KUTIPAN UNTUK DIBACA
↓↓↓
A. Pendahuluan
Dalam undang-undang nomor 20 tahun 2003 tetang Sistem Pendidikan Nasional disebutkan bahwa pendidikan nasional bertujuan untuk berkembangnya potensi peserta didik agar menjadi manusia yang beriman dan bertakwa kepada Tuhan Yang Maha Esa, berakhlak mulia, sehat, berilmu, cakap, kreatif, mandiri, dan menjadi warga negara yang demokratis serta bertanggung jawab. Sedangkan yang dimaksud peserta didik adalah anggota masyarakat yang berusaha mengembangkan potensi diri melalui proses pembelajaran yang tersedia pada jalur, jenjang, dan jenis pendidikan tertentu. Berdasarkan pengertian ini dapat dikatakan bahwa pada hakekatnya pedidikan adalah sebuah usaha sadar yang bertujuan memfasilitasi peserta didik untuk mengembangkan potensinya melalui proses pembelajaran.
Untuk mencapai tujuan tersebut, proses pembelajaran di kelas harus dirancang sedemikian hingga peserta didik mampu membangun pengetahuannya sendiri melalui bimbingan guru. Di dalam permendiknas nomor 41 tahun 2007 tentang Standar Proses disebutkan bahwa proses pem¬belajaran dilakukan secara interaktif, inspiratif, menyenangkan, menantang, me¬motivasi peserta didik untuk berpartisipasi aktif, serta memberikan ruang yang cukup bagi prakarsa, kreativi¬tas, dan kemandirian sesuai dengan bakat, minat dan perkembangan fisik serta psikologis peserta didik. Berdasarkan hal ini maka haruslah guru mengubah paradigma dari guru ”mengajar” menjadi peserta didik ”belajar”. Hal ini menuntut adanya perubahan paradigma yang lain yaitu dari pembelajaran yang berpusat pada guru (teacher centered) menjadi pembelajaran yang berpusat pada siswa (students centered).
Lebih lanjut disebutkan dalam permendiknas nomor 41 tahun 2007 bahwa kegiatan inti dalam proses pembelajaran harus mencakup kegiatan eksplorasi, elaborasi, dan konfirmasi. Kegiatan eksplorasi dimaksudkan untuk mengeksplore kemampuan peserta didik dalam membangun pengetahuannya melalui kegiatan yang aktif dan interaktif. Sedangkan kegiatan elaborasi dimaksudkan untuk memfasilitasi peserta didik menyampaikan hasil eksplorasi kemampuannya membangun pengetahuan barunya. Sedangkan kegiatan konfirmasi dilakukan dengan maksud sebagai media refleksi dan pemerolehan umpan balik serta membangun motivasi dalam membangun pengetahuannya.
↑↑↑
ITEM YANG DISEDIAKAN
↓↓↓
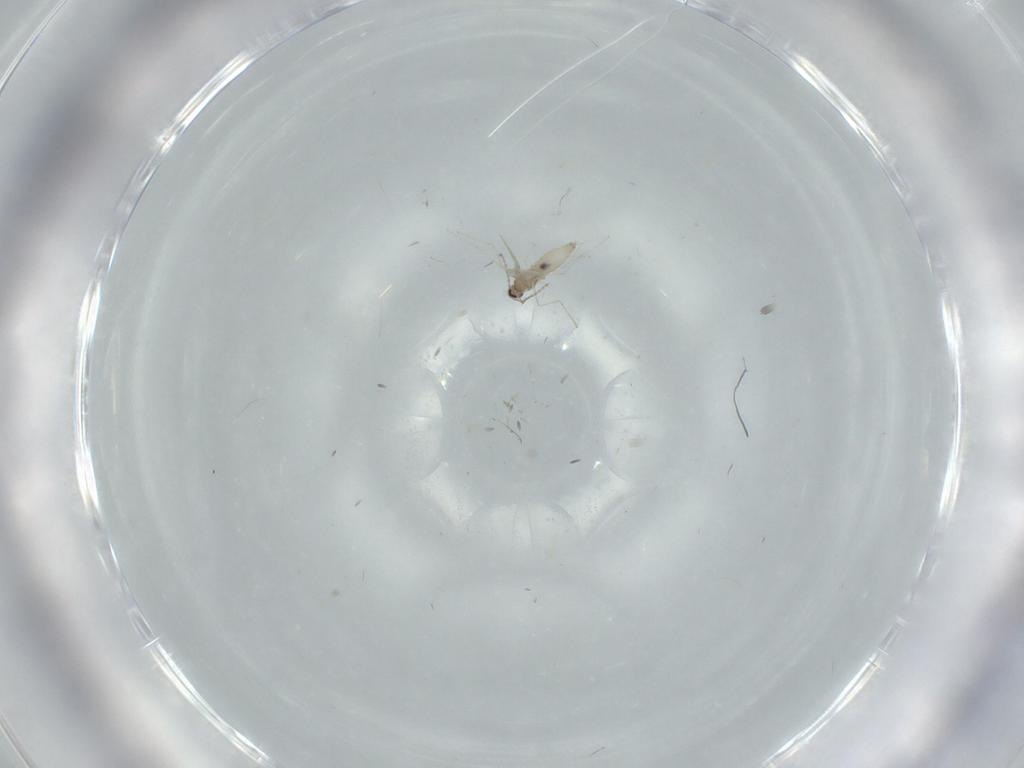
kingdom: Animalia
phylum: Arthropoda
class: Insecta
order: Diptera
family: Cecidomyiidae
↑↑↑
YANG PERLU DIKERJAKAN
a: Terjemahkan kalimat dari kutipan tentang proses pembelajaran ini ke dalam bahasa Inggris: "Lebih lanjut disebutkan dalam permendiknas nomor 41 tahun 2007 bahwa kegiatan inti dalam proses pembelajaran harus mencakup kegiatan eksplorasi, elaborasi, dan konfirmasi."
b: Teruskan kutipan tentang proses pembelajaran itu, dimulai setelah kalimat terakhirnya.
Item-item ini diambil dari sumber lain.

JAWABAN SETIAP TUGAS
a: Furthermore, Permendiknas No. 41 of 2007 states that the core activities in the learning process must include exploration, elaboration, and confirmation activities.

b:
Sejak tahun 2007 pemerintah mulai meralisasikan pembentukan Rintisan Sekolah Bertaraf Internasional (RSBI). Hal ini merupakan realisasi amanat yang tertuang pada BAB XIV pasal 50 ayat 3 UU nomor 20 tahun 2003 yang menyebutkan bahwa pemerintah dan / atau pemerintah daerah menyelenggarakan sekurang-kurang-nya satu satuan pendidikan pada semua jenjang pendidikan untuk dikembangkan menjadi satuan pendidikan yang bertaraf internasional. Selanjutnya secara berturut-turut pada tahun 2008 dan 2009 pemerintah juga menetapkan beberapa sekolah yang tersebar di seluruh Indonesia di tetapkan sebagai RSBI angkatan 2 dan 3. Kebijakan ini diikuti dengan penetapan permendiknas nomor 78 tahun 2009 tentang penyelenggaraan sekolah bertaraf internasional pada jenjang pendidikan dasar dan menengah. Dalam peraturan itu disebutkan bahwa sekolah bertaraf internasional yang selanjutnya disingkat SBI adalah sekolah yang sudah memenuhi seluruh SNP yang diperkaya dengan keunggulan mutu tertentu yang berasal dari negara anggota OECD atau negara maju lainnya. Tujuan penyelenggaraan SBI adalah untuk menghasilkan lulusan yang memiliki keampuan: 1) menampilkan keunggulan lokal ditingkat internasional; 2) bersaing dalam berbagai lomba internasional; 3) bersaing kerja di luar negeri; 4) berkomunikasi dalam bahasa Inggris dan/atau bahasa asing lainnya; 5) berperan aktif secara internasional dalam menjaga kelangsungan hidup dan perkembangan dunia dari perspektif ekonomi, sosio-kultural, dan lingkungan hidup; dan 6) menggunakan dan mengembangkan teknologi komunikasi dan informasi secara professional.
Secara sederhana dapat dirumuskan bahwa yang RSBI/SBI = SNP + X dengan SNP adalah standar nasional pendidikan yang memuat indikator kinerja kunci minimal (IKKM) dan X adalah variabel yang mencakup indikator kinerja kunci tambahan (IKKT). Dengan demikian sebuah RSBI/SBI harus menambahkan variabel X pada 8 standar nasional pendidikan yang meliputi standar kopetensi lulusan (SKL), isi, proses, pendidik dan tenaga kependidikan, pengelolaan, sarana prasarana, pembiayaan serta standar penilaian.
Untuk bisa menjadi SBI, adalah hal yang mutlak untuk melaksanakan sistem yang memenuhi kriteria tersebut. Selanjutnya dalam tulisan ini hanya akan dibahas variabel X yang berkaitan dengan proses pembelajaran yang difokuskan pada peserta didik dalam membangun pengetahuannya sendiri dalam proses pembelajaran.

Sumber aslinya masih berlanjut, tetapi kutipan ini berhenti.